(Data extracted from a collection)

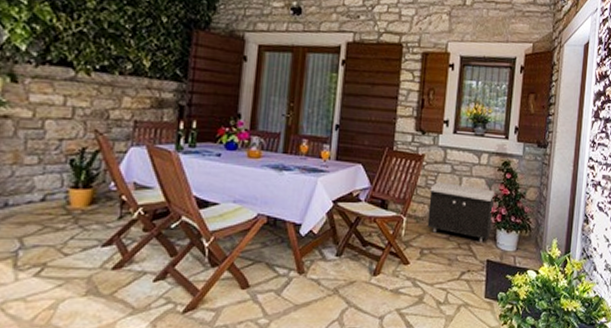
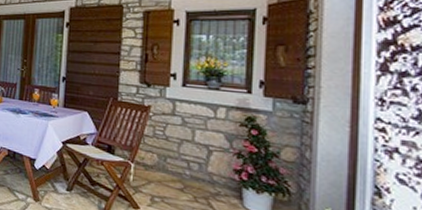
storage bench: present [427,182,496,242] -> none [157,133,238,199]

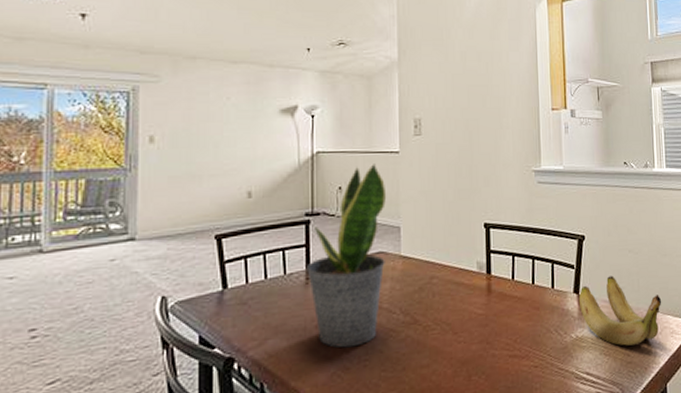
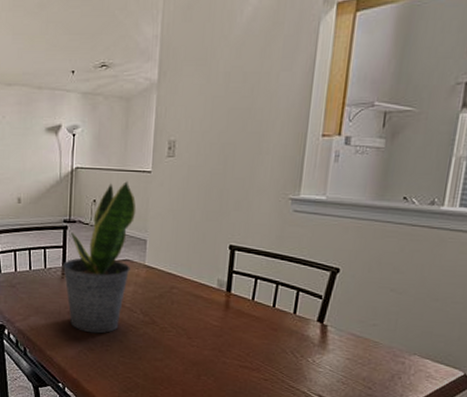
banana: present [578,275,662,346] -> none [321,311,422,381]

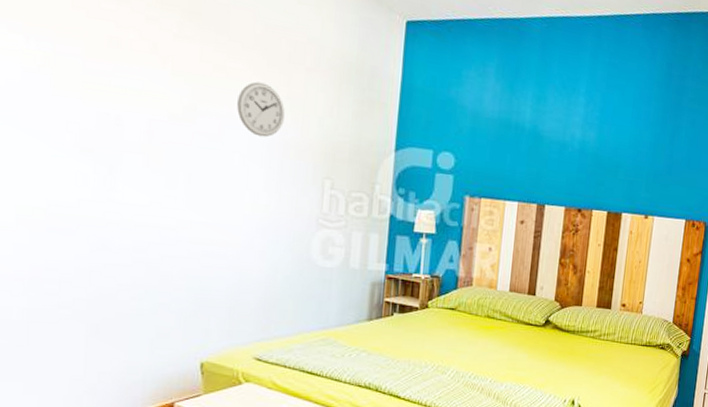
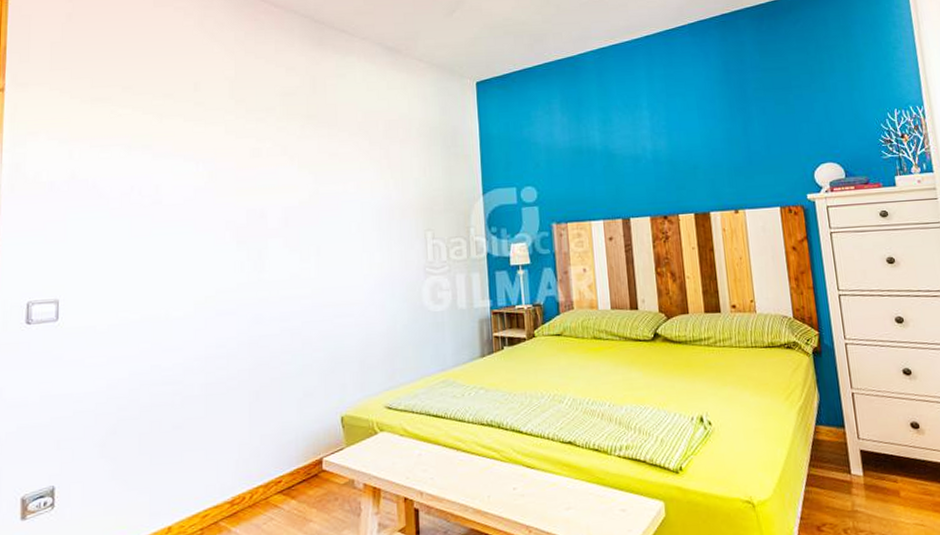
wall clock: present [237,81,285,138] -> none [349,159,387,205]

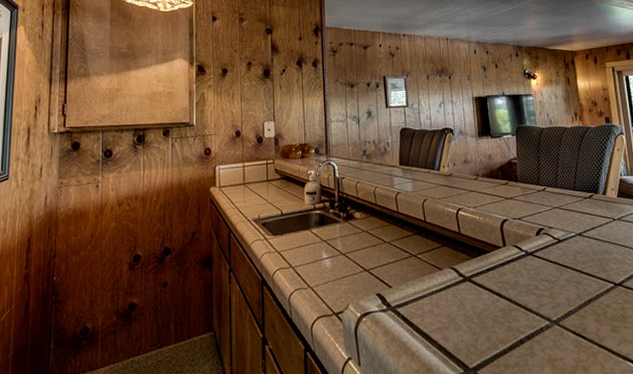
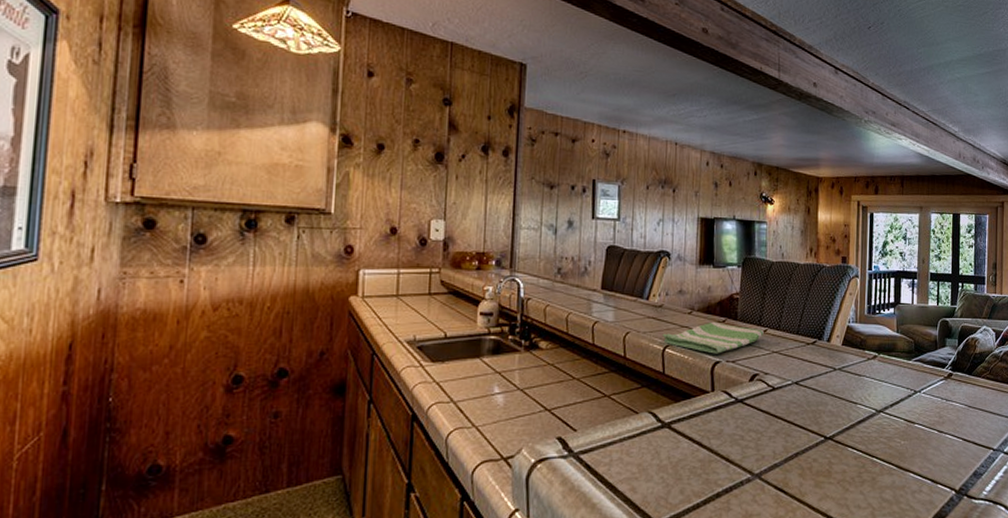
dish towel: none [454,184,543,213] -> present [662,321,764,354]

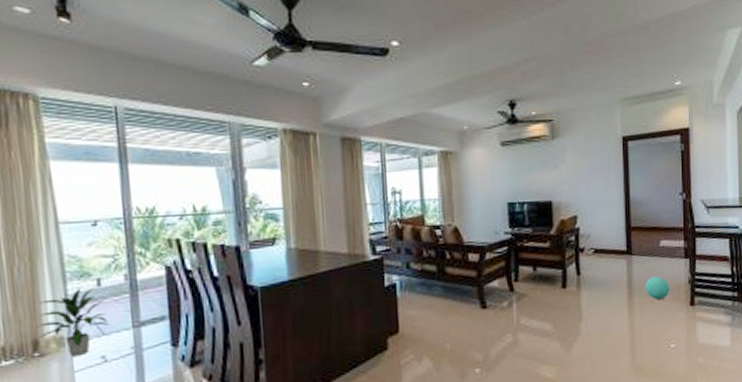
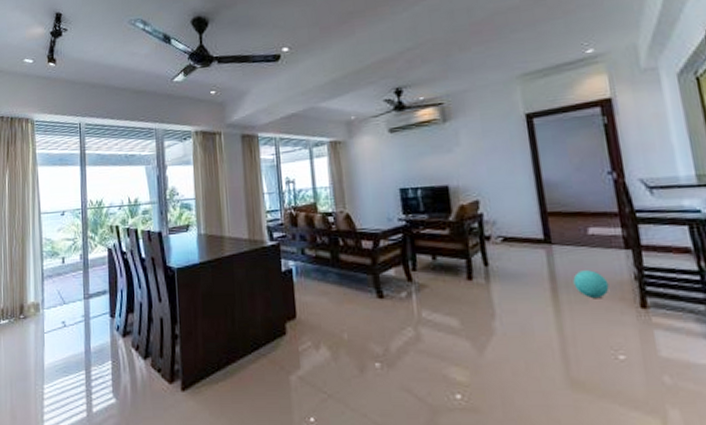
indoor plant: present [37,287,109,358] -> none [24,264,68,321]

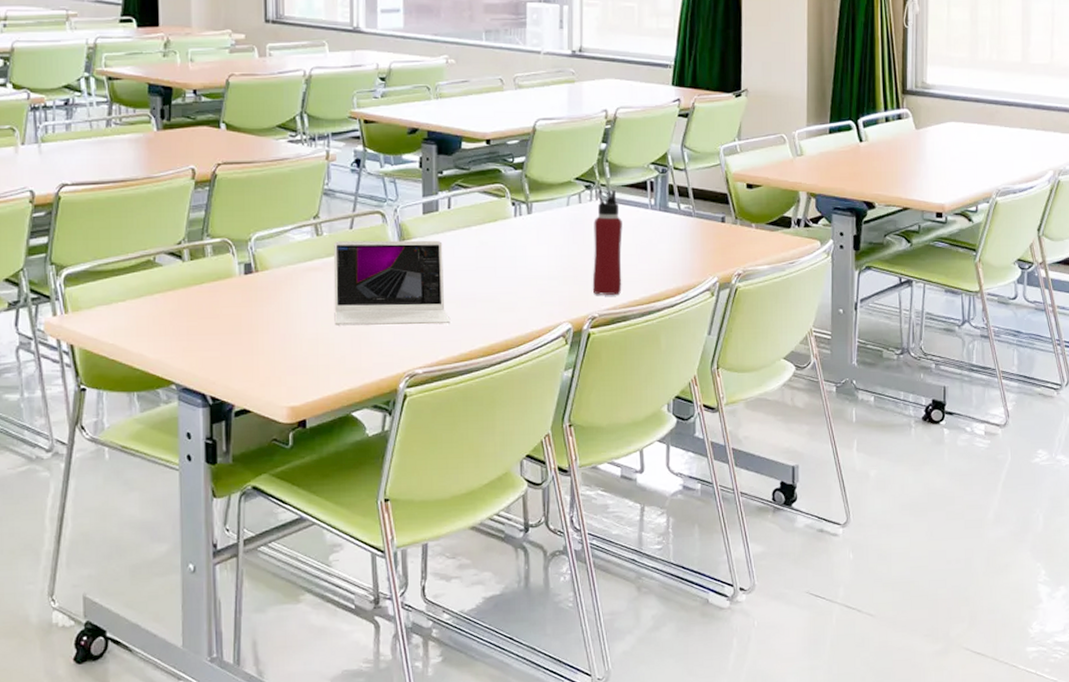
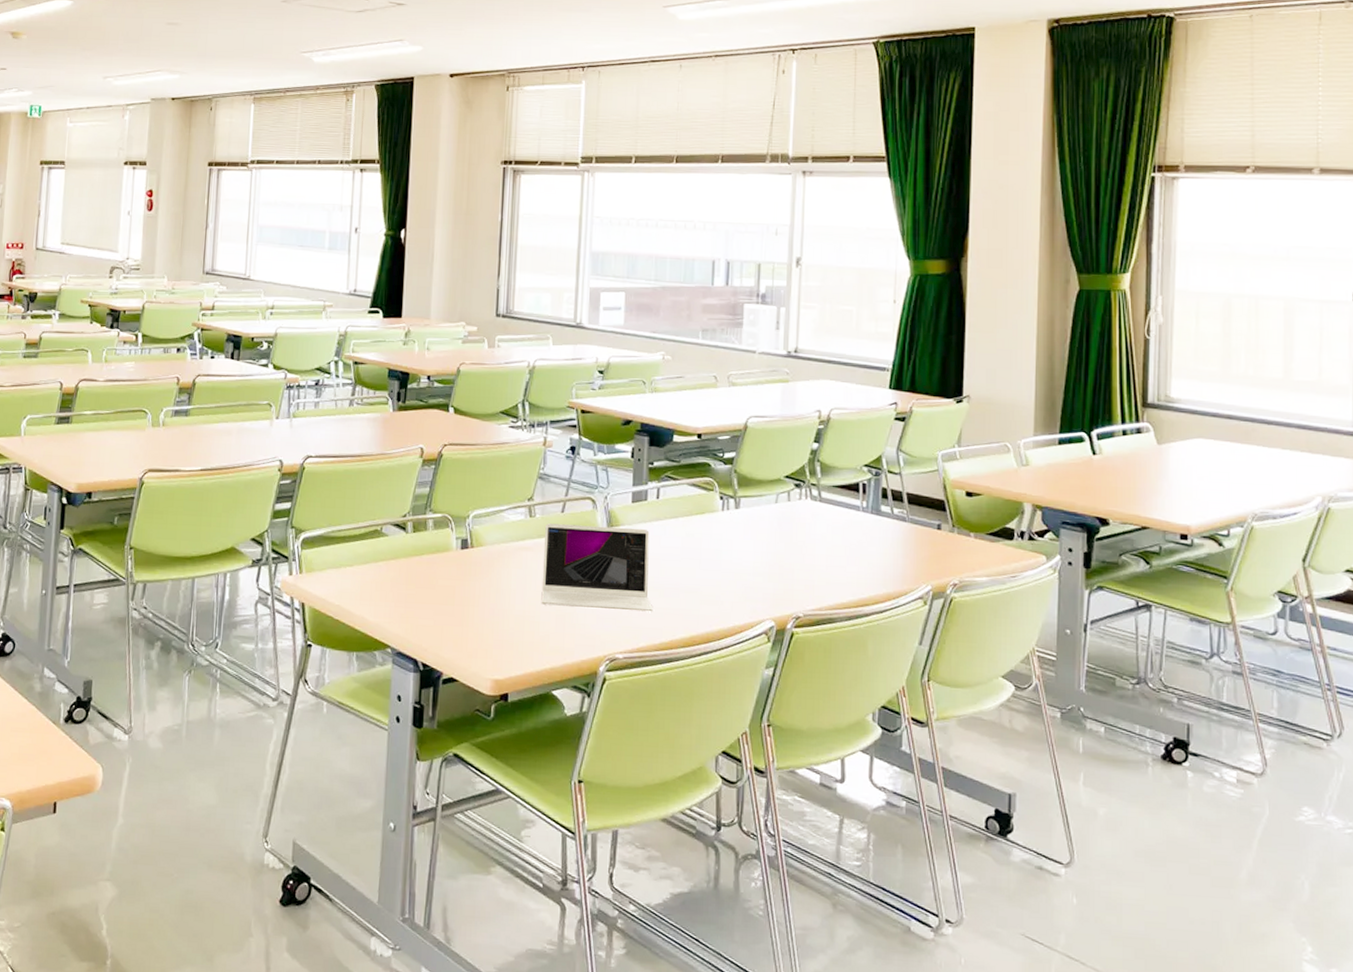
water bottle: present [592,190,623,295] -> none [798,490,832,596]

§ **WHAT YOU WILL DO**
The answer must be an exact copy of the records, with no pictures in it.

§ **RESPONSE BELOW**
storage bench: present [427,182,496,242] -> none [157,133,238,199]

banana: present [578,275,662,346] -> none [321,311,422,381]

wall clock: present [237,81,285,138] -> none [349,159,387,205]

dish towel: none [454,184,543,213] -> present [662,321,764,354]

indoor plant: present [37,287,109,358] -> none [24,264,68,321]

water bottle: present [592,190,623,295] -> none [798,490,832,596]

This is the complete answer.